## Brief
Count the lines in the records below that contain the string "locality". Reply with the number alone.

-------------------------

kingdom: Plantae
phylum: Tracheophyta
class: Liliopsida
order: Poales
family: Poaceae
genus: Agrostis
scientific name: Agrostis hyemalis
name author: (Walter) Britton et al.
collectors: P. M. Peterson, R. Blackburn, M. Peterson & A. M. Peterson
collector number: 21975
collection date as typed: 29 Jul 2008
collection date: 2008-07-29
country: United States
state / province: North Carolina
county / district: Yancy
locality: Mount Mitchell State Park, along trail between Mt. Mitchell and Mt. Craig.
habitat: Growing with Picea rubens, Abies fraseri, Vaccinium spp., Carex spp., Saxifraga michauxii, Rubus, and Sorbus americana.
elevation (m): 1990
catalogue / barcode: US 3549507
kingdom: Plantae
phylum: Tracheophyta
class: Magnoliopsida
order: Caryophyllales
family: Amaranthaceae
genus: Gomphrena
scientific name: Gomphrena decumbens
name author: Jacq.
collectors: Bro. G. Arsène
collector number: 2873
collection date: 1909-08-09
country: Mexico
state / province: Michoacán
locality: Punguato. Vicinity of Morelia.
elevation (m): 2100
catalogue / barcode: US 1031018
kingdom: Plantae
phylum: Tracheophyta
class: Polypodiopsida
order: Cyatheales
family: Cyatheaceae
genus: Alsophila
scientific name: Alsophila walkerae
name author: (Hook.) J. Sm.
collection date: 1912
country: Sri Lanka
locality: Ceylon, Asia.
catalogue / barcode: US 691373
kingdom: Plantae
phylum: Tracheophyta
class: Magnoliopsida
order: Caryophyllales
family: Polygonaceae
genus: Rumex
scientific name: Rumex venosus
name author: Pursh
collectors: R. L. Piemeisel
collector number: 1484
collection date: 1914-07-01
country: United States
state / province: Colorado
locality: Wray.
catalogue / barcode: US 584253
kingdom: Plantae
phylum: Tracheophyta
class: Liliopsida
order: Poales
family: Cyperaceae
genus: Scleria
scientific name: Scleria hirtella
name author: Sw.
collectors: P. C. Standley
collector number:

-------------------------

## Problem solution
4